Daniel Friedrich Eduard Wilsing

Sinfonie D-Dur

für großes Orchester, musikkritische Erstausgabe, hg. von Guido Johannes Joerg, Partitur

Rubrik:
Verlag/Label: Dohr, Köln 2023
erschienen in: das Orchester 11/2023 , Seite 64

Die Wiederentdeckung unbekannter Meister und ihrer Werke bedeutet häufiger als vielleicht vermutet, interessante Details für die Musikgeschichte zu erschließen. Viele in Vergessenheit geratene Komponisten waren zu Lebzeiten einflussreiche Persönlichkeiten des damaligen Musik- und Kulturlebens und standen in engem Kontakt mit den heute anerkannten Großmeistern der Musikgeschichte. Zugleich sieht man sich als Musikwissenschaftler durchaus mit dem Vorwurf konfrontiert, unbedeutende und zu Recht vergessene Komponisten, welche als sogenannte „Kleinmeister“ eingeordnet wurden, „auszugraben“. Somit ist man neben der Erschließung der oft schwierigen Quellenlage implizit dazu aufgefordert, die eigenen Forschungsaktivitäten zu rechtfertigen. Gleichzeitig ist zu bedenken, dass eine Publikation über einen unbekannten Meister naturgemäß in einem größeren Umfang z.

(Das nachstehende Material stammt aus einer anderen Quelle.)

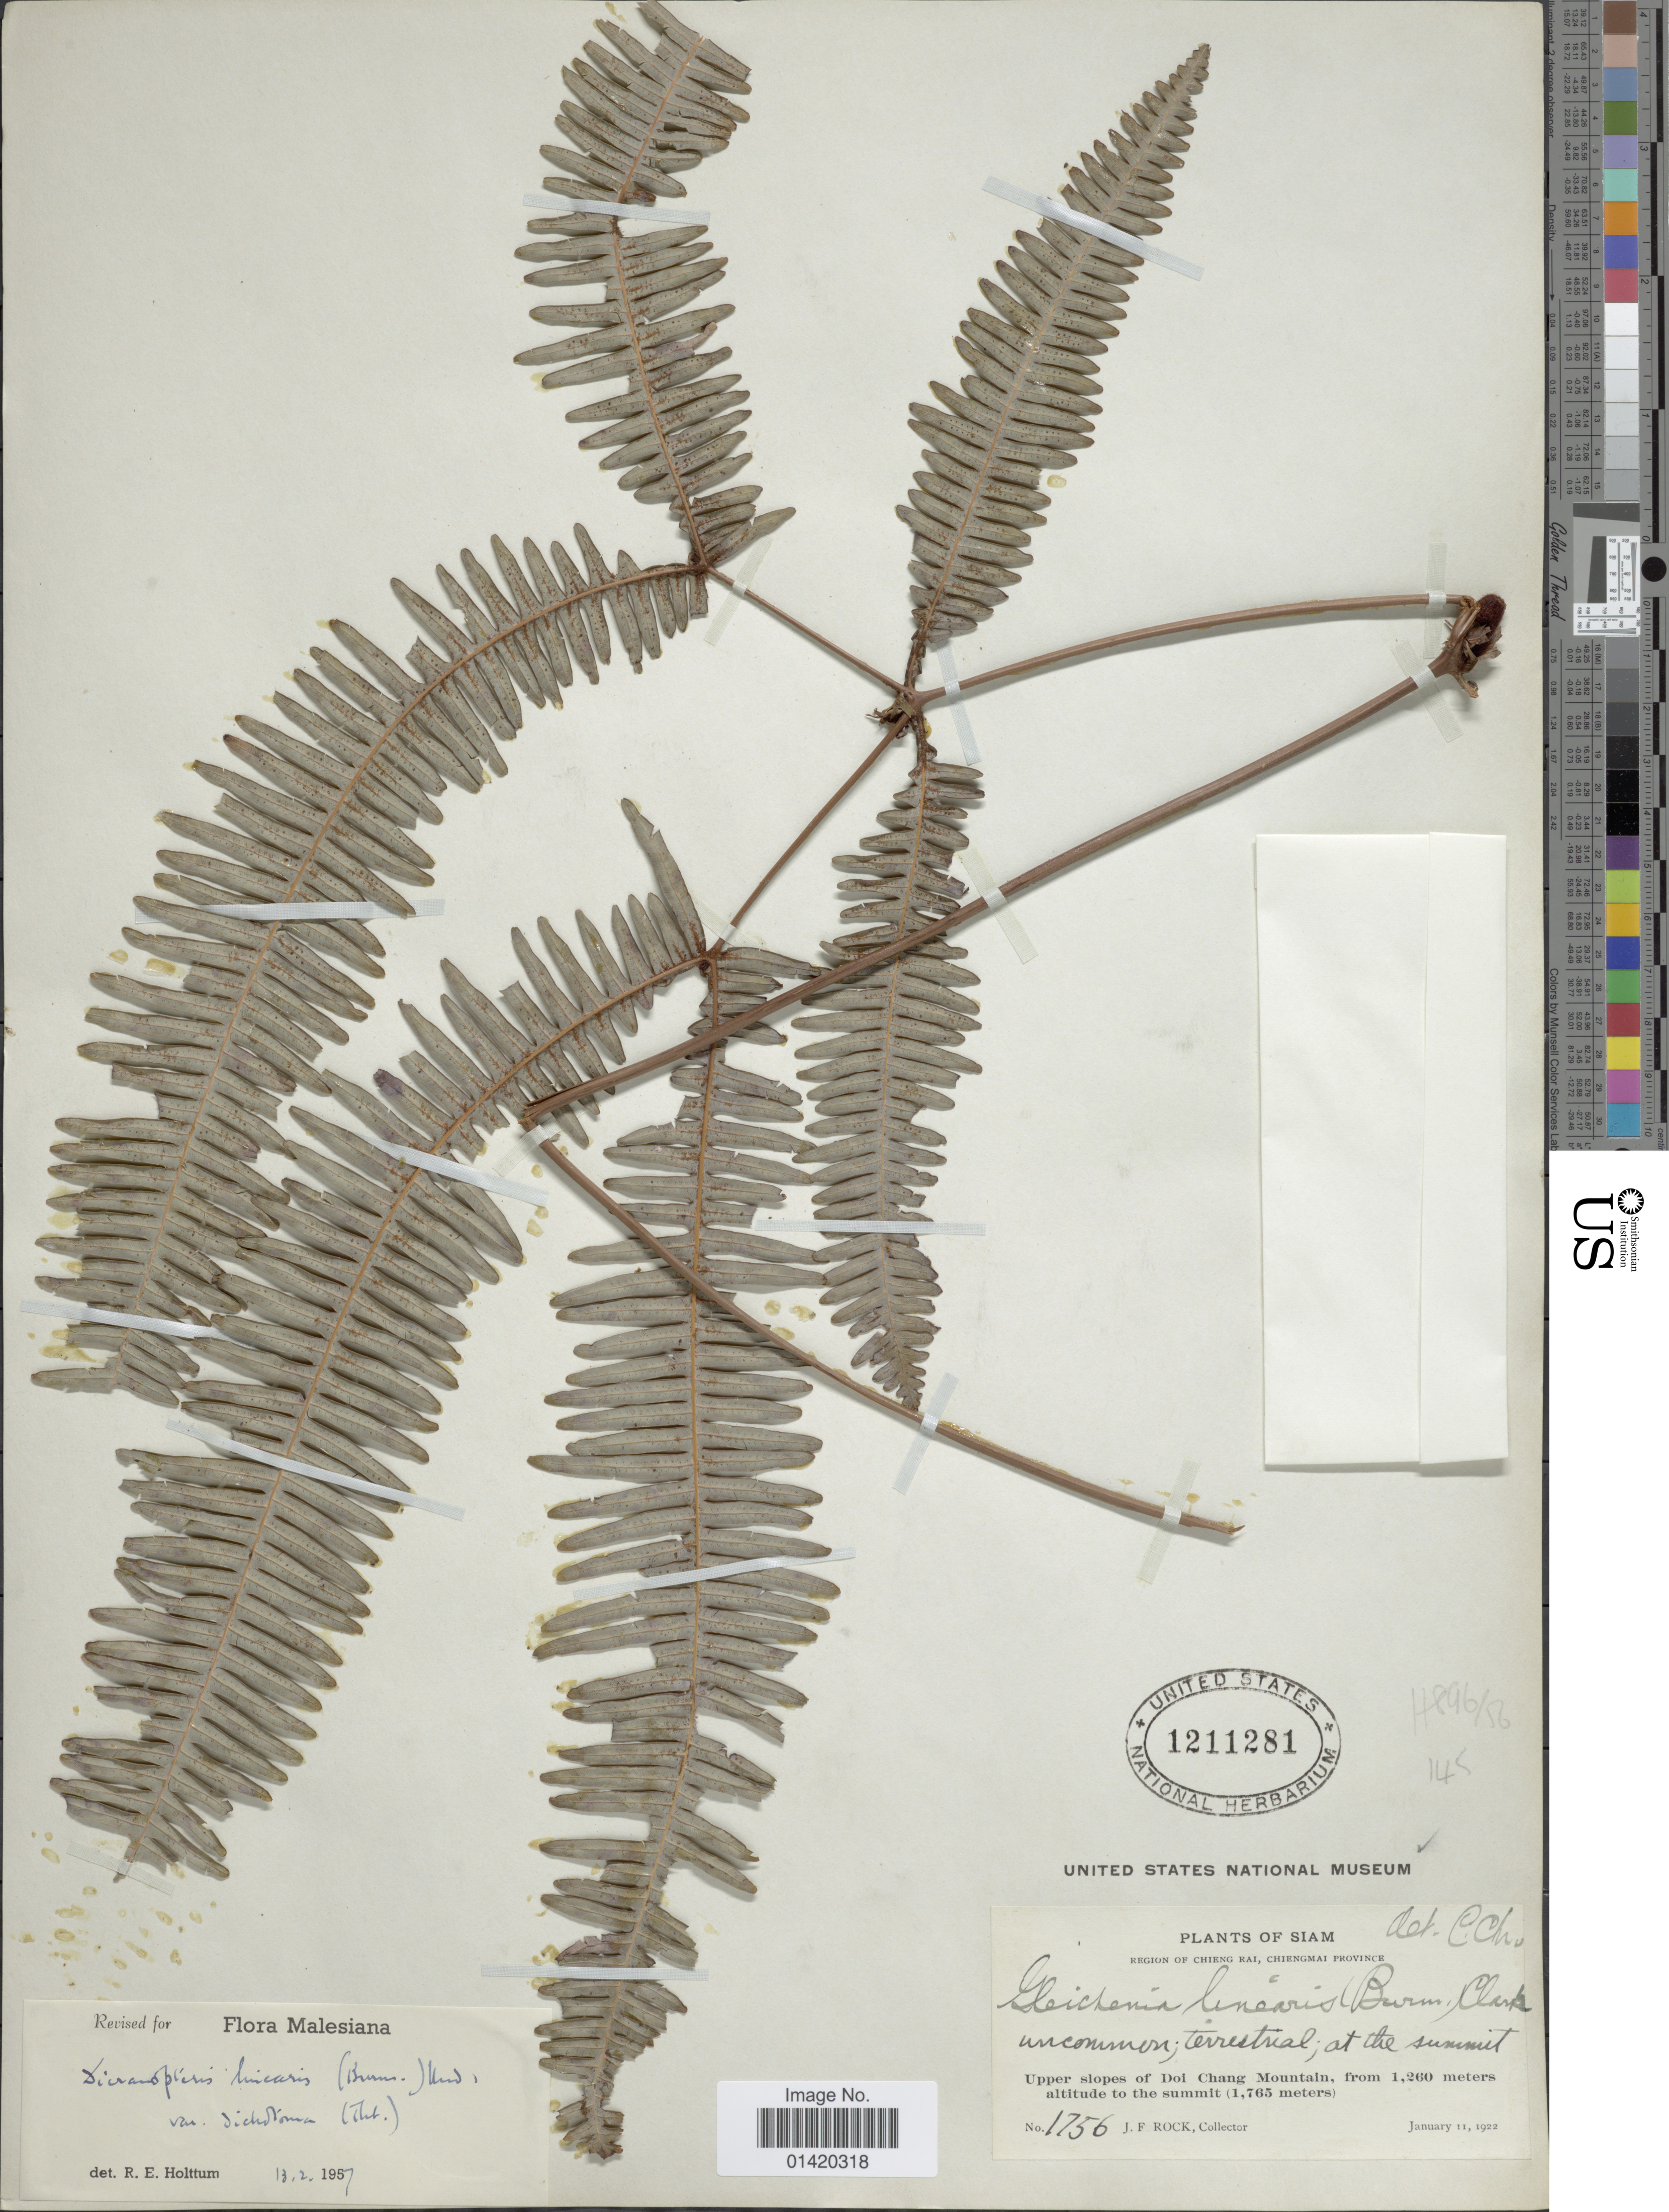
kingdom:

B. der Vermittlung biografischer Fakten bedarf, als dies bei einem bekannten Komponisten der Fall ist.
Diese Hintergründe bringen auch bei einer wissenschaftlich-kritischen Edition einige Besonderheiten mit sich, wie sich an der vorliegenden Ausgabe der Sinfonie D-Dur des aus Hörde bei Dortmund stammenden Komponisten Daniel Friedrich Eduard Wilsing (1809–1893) zeigt. So beinhaltet der Band neben dem üblichen Kritischen Bericht ein umfangreiches, acht Seiten umfassendes Nachwort, welches sein Leben und Wirken ausführlich beleuchtet. Im gleichen Jahr wie Felix Mendelssohn Bartholdy geboren, wurde Wilsing weitaus älter. Wie der Herausgeber und Autor des Nachworts Guido Johannes Joerg ausführt, wurden Wilsings Werke von renommierten Musikverlagen publiziert und von Robert Schumann, welcher sich als Musikkritiker betätigte, lobend besprochen. Neben biografischem Wissen umfasst das Nachwort auch eine musikanalytische Besprechung der Sinfonie. Sämtliche Ausführungen werden durch einen umfassenden Anmerkungsapparat belegt, sodass eine durchgängige Nachprüfbarkeit der verwendeten Primär- und Sekundärquellen gegeben ist. Ähnliches gilt für den Kritischen Bericht, welcher eine ausführliche Beschreibung der Quelle – eine autografe Partiturhandschrift, welche sich im Robert-Schumann-Haus Zwickau befindet – beinhaltet und durch Abbildungen ergänzt wird. Erörtert werden zudem diverse Eintragungen von fremder Hand. Ebenso werden die Editionskriterien offengelegt, sodass die erforderliche Transparenz gewährleistet ist. Zu erwähnen ist schließlich der angenehm proportionierte Notensatz, der eine gute Lesbarkeit des Notentextes ermöglicht.
Zusammenfassend ist die vorliegende Publikation – zugleich die Erstausgabe von Wilsings einziger Sinfonie – ein gelungenes Beispiel für die Wiederentdeckung vergessener Werke und Meister.